(Texto)
----
Friday, March 31, 2006
Turismo em Chidenguele
Um mar de oportunidades
Por Teodósio Bule
Há dias fui à Chidenguele, em turismo. Como sempre, gostei de lá estar. Com efeito, não é todos os dias que temos a oportunidade de ir ao paraíso, ainda em vida! Um paraíso balnear que concentra no mesmo local as águas quentes e suaves do oceano oriental de África, vulgo oceano Índico, e 23 kms de água doce, do belíssimo lago Nhambavale, para além de outras lagoas não menos importantes, que emprestam beleza única e inesquecível àquela localidade costeira de Manjacaze, em Gaza.
Chidenguele localiza-se a pouco mais de 260 kms a norte da capital de Moçambique, e é um importante destino turístico, de qualidade internacional, sobretudo no que concerne ao turismo balnear. Por localizar-se a meio caminho entre as praias de Maputo e as famosas praias de Inhambane, e junto à Estrada Nacional Número Um, a praia de Chidenguele é indiscutivelmente a praia mais acessível de Gaza.
Uma vez em Chidenguele, o turista procura aproveitar ao máximo os seus momentos de lazer. Para além das actividades tradicionais, como sejam os banhos tanto no mar como no lago, assim como o usufruto dos serviços prestados pelas luxuosas estâncias turísticas localizadas junto ao lago, ou junto ao mar, como é o caso do famoso Paraíso de Chidenguele, o turista exige em Chidenguele um vasto rol de actividades a que está habituado quando visita destinos turísticos de alto nível.
Em Chidenguele, o turista quer fazer um passeio de barco no lago Nhambavale, com um guia turístico que lhe conte a história daquele local. O turista quer ter a certeza da hora em que o barco parte, assim como a duração da viagem. Sei de turistas moçambicanos, jovens, que estariam dispostos a desembolsar 500 mil meticais por tal passeio!
----
(Instruções do exercício)
1 - Responda às perguntas seguintes com base no texto sobre Chidenguele:
(a) A que distância da capital de Moçambique, e em que direção, se localiza Chidenguele?
(b) Quantos quilómetros de água doce tem o lago Nhambavale?
(c) Quanto estariam dispostos a desembolsar os jovens turistas moçambicanos pelo passeio de barco no lago?
2 - Escreva a continuação do texto sobre Chidenguele a partir da última frase apresentada.
O material apresentado a seguir não tem qualquer relação com o texto sobre Chidenguele.
----
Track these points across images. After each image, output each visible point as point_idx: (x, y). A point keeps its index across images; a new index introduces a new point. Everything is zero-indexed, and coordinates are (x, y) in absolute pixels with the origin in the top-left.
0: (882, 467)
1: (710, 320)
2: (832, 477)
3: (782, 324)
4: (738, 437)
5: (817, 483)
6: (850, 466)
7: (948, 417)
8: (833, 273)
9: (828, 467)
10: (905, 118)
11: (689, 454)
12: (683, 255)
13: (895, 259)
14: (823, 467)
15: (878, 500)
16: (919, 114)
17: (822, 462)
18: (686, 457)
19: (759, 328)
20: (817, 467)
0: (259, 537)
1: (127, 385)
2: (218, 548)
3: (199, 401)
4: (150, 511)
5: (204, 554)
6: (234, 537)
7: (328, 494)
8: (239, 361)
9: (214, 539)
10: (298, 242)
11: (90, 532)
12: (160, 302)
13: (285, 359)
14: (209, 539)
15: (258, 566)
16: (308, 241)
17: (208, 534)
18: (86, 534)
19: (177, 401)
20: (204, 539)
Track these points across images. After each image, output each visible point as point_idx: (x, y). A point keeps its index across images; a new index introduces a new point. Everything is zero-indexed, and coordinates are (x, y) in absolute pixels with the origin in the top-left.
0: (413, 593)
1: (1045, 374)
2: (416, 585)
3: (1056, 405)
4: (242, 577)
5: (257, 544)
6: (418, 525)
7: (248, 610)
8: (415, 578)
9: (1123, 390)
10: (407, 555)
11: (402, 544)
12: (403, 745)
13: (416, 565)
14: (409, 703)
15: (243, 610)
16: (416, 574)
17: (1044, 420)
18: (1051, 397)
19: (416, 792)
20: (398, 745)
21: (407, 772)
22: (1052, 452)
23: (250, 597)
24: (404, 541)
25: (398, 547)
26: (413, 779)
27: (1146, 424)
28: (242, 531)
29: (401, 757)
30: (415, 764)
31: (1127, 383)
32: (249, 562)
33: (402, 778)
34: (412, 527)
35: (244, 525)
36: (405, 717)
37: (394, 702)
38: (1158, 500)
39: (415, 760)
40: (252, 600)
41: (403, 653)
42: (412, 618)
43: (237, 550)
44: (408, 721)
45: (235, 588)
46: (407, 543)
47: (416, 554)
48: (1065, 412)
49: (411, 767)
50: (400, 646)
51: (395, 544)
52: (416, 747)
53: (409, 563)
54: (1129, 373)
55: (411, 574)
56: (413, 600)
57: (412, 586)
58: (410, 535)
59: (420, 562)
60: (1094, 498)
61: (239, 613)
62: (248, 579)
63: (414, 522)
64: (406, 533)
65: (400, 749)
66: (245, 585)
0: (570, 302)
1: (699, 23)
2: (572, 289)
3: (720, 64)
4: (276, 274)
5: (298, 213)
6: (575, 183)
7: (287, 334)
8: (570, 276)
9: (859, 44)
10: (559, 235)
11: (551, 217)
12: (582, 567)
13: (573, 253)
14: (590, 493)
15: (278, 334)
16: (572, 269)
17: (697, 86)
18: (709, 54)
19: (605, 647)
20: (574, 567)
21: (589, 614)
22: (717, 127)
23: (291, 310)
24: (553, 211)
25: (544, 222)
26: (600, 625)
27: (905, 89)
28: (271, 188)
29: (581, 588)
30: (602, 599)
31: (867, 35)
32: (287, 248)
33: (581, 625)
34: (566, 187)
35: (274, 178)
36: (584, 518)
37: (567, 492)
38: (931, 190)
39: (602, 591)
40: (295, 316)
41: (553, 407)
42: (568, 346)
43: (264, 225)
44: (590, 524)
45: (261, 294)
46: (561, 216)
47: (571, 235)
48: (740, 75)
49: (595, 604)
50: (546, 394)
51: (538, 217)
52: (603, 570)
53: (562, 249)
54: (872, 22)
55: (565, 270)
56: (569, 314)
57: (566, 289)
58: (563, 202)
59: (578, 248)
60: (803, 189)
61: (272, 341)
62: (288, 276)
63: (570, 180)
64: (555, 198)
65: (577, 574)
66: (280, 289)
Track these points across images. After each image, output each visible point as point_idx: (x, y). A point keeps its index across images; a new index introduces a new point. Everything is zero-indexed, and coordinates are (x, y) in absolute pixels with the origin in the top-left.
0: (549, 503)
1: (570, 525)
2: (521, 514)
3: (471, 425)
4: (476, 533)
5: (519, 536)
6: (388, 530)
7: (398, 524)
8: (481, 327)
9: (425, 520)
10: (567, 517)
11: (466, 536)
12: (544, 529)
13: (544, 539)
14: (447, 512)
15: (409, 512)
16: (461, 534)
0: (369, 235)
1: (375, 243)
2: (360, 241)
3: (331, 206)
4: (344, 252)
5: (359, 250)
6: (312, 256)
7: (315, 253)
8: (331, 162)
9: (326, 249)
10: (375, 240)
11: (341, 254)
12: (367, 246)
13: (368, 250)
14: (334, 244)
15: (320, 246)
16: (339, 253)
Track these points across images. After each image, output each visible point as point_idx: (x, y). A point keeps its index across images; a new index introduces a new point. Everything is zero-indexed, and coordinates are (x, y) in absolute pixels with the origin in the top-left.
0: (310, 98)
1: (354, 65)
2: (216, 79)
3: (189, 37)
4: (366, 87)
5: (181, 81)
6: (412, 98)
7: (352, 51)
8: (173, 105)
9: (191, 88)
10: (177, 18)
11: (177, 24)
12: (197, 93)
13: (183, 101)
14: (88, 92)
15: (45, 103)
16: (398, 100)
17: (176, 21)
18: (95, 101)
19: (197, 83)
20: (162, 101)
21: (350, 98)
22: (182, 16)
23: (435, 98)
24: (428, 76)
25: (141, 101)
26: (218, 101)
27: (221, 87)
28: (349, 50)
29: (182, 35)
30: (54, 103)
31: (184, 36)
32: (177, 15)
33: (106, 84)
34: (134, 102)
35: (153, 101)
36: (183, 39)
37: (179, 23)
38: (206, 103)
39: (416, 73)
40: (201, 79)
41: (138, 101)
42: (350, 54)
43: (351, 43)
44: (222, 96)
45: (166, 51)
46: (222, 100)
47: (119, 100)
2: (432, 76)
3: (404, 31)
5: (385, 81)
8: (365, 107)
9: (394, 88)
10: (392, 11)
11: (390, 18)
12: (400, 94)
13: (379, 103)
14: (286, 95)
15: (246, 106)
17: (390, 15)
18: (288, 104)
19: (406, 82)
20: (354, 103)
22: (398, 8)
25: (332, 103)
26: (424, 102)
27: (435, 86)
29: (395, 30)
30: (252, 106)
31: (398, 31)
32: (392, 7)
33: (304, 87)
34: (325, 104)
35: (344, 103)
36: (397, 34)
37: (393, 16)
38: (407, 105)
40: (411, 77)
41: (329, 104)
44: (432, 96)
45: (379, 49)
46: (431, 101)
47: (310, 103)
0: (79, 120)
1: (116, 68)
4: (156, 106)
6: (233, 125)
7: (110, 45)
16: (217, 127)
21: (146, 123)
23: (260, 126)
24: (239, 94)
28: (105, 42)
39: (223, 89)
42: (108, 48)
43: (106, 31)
----
(Resultados por tarefa)
1 -
(a) A pouco mais de 260 kms a norte.
(b) 23 kms.
(c) 500 mil meticais.

2 -
Em Chidenguele, o turista quer um guia turístico que o conduza aos principais pontos de observação de pássaros, assim como um catálogo dos pássaros da região, para fins didácticos, ou simplesmente para levar consigo como lembrança. E por falar em lembrança, o turista quer postais de Chidenguele, artigos de artesanato, para oferecer aos seus familiares e amigos. O turista quer, igualmente, um guia que o leve aos pontos de observação do nascer e pôr do sol.
Em Chidenguele, o turista quer um barco que o leve ao alto mar, para praticar pesca desportiva, mergulhar e caçar. Ou simplesmente um barco que o leve em passeio no mar. Para isso, o turista procura em Chidenguele equipamento necessário para o exercício daquelas actividades de lazer. O turista exige igualmente técnicos experientes para o acompanharem na sua aventura.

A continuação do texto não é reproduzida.